[STATED PROBLEM] Copy word for word the stretch of the Sutapa Basu profile below that runs from "- Born: 20 January" up to and including "Eupheus Learning Solutions.".

[SOURCE EXCERPT]
- Born: 20 January 1957 (age 69) Bankura, West Bengal, India
- Education: Post Graduate in English Literature | Bachelors of Arts in Education
- Alma mater: Convent of Jesus and Mary, Ambala Visva-Bharati University Hemwati Nandan Bahuguna Garhwal University
- Occupations: Author, Educationist, Poet, Writing Coach
- Writing career
- Notable awards: Author Award 2019 -The Curse of Nader Shah Write India Campaign 2016 - First Prize Public Diplomacy Forum 2021 - Excellence in Publishing

= Sutapa Basu =

Indian author

Sutapa Basu is an Indian author, educationist, poet, translator and a writing coach. She is most known for her works Dangle, Padmavati and Genghis Khan, The Curse of Nader Shah and The Birth Of My Nation.

Sutapa has been the Director, Publishing at Encyclopædia Britannica Ltd, South Asia and Eupheus Learning Solutions.

== Early life and education ==
Basu was born in Bankura, West Bengal. Her father, Lt Col Subrata Bose, was an officer in the army and her mother, Susmita Bose, was a homemaker. She graduated from Convent of Jesus and Mary at Ambala. She completed graduation with Honours in English Literature from Visvabharati University, Santiniketan and Post Graduation in English Literature from HN Bahuguna University, Uttarakhand. She also holds a teaching degree from Maharaja Sayaji Rao University, Vadodara.

She lives in Delhi with her husband, Col. Satchit Kumar Basu, an ex-Army officer and family.

== Career ==

=== As a publishing professional ===
Her professional life of 47 years includes work as an educational faculty and creative writing trainer. As a publishing professional that spans a 25 year career with Oxford University Press (India), Encyclopædia Britannica (South Asia), Eupheus Learning Solutions and Readomania,'she has designed and supervised publishing of more than 400 titles.

=== As an author ===
Basu is the author of 10 books which include Dangle and Padmavati,'The Legend of Genghis Khan, The Curse of Nader Shah, Out of the Blue, The Anatomy of Affection, Princesses, Monsters and Magical Creatures, The Cursed Inheritance', The Birth of My Nation, and Parvatibai'. Dangle was her debut novel, a psychological thriller. She has contributed short stories to Crossed and Knotted, Defiant Dreams and When they Spoke anthologies and poems to Muse India, Kaafiyana, The Dawn Beyond Waste and Remnants of Loss poetry collections.

She is the editor of Chronicles of Urban Nomads, Crossed and Knotted, Rudraksha - When Gods Came Calling. Sutapa Basu won the first position for writing a short story in the genre of mythological-fiction in response to the prompt given by author Amish Tripathi in the 2017 TOI Write India Season 1.

Her debut book, Dangle was nominated for the Anupam Kher Award for Best Debut English Novel in 2017. Basu's story, "Classroom Wiles" that talks about an English Teacher's first day at school, was one of the stories in a play directed by Sujata Soni Bali called "Once Upon a Time." Her non-fiction book for children, The Birth Of My Nation, has been prescribed as a Reader for students of several schools in 2023.

[ENTRIES]
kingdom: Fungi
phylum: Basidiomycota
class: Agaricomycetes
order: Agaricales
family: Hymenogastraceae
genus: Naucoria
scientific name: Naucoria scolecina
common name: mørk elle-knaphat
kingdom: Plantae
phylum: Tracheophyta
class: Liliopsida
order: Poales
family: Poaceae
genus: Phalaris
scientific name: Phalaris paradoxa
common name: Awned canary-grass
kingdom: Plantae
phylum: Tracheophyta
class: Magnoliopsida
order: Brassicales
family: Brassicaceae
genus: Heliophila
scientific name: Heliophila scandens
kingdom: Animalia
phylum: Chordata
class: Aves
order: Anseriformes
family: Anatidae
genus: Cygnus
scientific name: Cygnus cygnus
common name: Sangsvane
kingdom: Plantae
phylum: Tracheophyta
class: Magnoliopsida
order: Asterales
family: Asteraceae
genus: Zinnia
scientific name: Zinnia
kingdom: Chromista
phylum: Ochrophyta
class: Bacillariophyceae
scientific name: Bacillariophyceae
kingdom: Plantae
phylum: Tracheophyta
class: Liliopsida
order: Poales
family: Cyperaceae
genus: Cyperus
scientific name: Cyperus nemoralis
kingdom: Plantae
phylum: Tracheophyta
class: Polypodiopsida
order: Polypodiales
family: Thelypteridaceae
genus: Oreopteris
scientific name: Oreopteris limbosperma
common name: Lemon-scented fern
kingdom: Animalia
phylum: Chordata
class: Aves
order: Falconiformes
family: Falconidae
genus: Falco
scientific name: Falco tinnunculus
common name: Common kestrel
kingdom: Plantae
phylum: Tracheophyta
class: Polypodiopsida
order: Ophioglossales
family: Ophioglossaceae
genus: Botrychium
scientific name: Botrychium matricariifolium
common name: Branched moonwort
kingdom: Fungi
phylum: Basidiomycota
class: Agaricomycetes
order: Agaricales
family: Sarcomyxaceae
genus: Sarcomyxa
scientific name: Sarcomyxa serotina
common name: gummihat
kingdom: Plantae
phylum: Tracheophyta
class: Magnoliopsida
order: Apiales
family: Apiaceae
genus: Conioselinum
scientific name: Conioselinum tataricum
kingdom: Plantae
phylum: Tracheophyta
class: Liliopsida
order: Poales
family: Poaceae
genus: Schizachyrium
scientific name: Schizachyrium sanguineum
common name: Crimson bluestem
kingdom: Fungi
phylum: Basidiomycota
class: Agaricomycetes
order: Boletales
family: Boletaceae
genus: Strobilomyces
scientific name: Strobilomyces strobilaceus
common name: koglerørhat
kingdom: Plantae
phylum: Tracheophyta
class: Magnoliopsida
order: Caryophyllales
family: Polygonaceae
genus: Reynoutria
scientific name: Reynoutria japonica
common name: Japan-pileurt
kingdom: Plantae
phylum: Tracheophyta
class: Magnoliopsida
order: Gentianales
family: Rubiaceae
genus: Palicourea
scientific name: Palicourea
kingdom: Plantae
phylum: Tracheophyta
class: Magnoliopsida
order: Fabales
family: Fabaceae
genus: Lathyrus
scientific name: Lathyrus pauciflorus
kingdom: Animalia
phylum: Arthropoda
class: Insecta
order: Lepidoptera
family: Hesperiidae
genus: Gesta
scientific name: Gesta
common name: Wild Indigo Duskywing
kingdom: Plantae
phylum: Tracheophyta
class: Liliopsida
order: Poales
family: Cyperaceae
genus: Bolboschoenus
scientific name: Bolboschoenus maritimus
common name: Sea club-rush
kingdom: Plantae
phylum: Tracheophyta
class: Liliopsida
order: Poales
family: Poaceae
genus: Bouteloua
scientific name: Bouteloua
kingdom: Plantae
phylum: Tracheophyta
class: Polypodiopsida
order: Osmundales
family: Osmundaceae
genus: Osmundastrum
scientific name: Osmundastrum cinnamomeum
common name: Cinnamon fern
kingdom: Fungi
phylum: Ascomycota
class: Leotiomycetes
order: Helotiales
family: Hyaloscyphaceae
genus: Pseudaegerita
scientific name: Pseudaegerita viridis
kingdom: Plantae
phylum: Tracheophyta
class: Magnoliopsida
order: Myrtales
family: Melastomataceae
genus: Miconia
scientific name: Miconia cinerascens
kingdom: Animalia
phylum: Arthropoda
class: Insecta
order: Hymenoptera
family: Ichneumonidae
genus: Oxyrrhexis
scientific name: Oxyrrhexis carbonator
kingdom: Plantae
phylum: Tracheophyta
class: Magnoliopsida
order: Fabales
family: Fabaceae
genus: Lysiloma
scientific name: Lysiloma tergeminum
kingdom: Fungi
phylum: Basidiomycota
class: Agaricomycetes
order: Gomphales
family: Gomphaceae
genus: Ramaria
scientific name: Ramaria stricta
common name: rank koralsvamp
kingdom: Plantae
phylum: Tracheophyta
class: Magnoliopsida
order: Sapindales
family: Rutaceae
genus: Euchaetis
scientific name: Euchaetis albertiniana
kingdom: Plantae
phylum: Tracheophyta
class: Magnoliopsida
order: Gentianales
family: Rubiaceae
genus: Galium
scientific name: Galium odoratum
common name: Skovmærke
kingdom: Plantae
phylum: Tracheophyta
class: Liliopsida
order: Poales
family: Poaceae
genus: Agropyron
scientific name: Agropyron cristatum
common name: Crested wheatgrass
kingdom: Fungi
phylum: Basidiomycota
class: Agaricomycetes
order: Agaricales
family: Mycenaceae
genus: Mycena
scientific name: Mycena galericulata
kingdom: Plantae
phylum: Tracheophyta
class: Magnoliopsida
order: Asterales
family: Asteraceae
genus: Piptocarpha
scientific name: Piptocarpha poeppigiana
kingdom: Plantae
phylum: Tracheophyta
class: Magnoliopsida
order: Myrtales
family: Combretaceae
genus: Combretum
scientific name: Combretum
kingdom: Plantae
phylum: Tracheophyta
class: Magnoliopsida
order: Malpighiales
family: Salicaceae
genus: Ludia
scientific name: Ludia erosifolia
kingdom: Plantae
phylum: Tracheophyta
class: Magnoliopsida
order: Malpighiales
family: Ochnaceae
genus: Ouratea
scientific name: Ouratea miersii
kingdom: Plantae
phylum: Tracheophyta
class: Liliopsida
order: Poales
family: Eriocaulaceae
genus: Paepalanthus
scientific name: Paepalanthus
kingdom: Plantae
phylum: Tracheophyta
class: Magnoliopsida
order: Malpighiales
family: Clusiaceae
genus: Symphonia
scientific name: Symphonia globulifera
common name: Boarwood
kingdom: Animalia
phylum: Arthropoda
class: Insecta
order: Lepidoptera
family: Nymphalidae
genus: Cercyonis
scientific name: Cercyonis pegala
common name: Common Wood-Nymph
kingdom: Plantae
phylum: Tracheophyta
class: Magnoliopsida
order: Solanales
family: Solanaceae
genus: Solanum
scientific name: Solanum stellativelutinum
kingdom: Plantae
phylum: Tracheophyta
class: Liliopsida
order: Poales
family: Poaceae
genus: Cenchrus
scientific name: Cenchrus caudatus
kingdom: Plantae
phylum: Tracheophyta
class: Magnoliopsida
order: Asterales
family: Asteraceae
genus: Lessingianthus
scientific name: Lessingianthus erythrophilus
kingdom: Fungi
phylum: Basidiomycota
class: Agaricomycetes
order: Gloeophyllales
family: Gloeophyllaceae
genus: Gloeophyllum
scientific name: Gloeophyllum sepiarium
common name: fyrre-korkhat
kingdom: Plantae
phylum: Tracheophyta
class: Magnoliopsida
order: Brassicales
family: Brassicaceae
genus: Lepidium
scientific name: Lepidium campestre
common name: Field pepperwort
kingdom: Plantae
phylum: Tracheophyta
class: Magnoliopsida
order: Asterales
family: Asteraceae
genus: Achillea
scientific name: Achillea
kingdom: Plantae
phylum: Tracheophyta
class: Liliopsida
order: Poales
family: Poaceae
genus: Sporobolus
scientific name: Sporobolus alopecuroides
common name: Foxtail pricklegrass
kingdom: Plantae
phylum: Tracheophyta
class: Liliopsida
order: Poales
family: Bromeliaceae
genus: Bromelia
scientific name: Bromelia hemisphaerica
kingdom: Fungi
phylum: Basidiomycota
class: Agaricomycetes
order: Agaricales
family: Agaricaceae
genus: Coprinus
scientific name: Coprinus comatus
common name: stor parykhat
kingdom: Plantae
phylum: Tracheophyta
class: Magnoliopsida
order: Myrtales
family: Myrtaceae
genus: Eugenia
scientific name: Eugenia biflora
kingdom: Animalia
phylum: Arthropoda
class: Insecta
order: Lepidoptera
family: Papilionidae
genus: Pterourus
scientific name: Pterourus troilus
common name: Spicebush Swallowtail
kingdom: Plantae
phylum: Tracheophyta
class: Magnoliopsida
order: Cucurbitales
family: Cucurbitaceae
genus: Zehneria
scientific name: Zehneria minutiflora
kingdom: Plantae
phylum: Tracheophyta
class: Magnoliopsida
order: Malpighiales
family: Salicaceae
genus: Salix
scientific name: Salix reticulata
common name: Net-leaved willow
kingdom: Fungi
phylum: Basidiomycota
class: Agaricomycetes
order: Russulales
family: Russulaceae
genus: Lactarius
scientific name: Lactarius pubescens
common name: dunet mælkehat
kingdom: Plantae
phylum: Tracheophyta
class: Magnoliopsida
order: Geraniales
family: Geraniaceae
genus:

[REPLY TO THE TASK]
- Born: 20 January 1957 (age 69) Bankura, West Bengal, India
- Education: Post Graduate in English Literature | Bachelors of Arts in Education
- Alma mater: Convent of Jesus and Mary, Ambala Visva-Bharati University Hemwati Nandan Bahuguna Garhwal University
- Occupations: Author, Educationist, Poet, Writing Coach
- Writing career
- Notable awards: Author Award 2019 -The Curse of Nader Shah Write India Campaign 2016 - First Prize Public Diplomacy Forum 2021 - Excellence in Publishing

= Sutapa Basu =

Indian author

Sutapa Basu is an Indian author, educationist, poet, translator and a writing coach. She is most known for her works Dangle, Padmavati and Genghis Khan, The Curse of Nader Shah and The Birth Of My Nation.

Sutapa has been the Director, Publishing at Encyclopædia Britannica Ltd, South Asia and Eupheus Learning Solutions.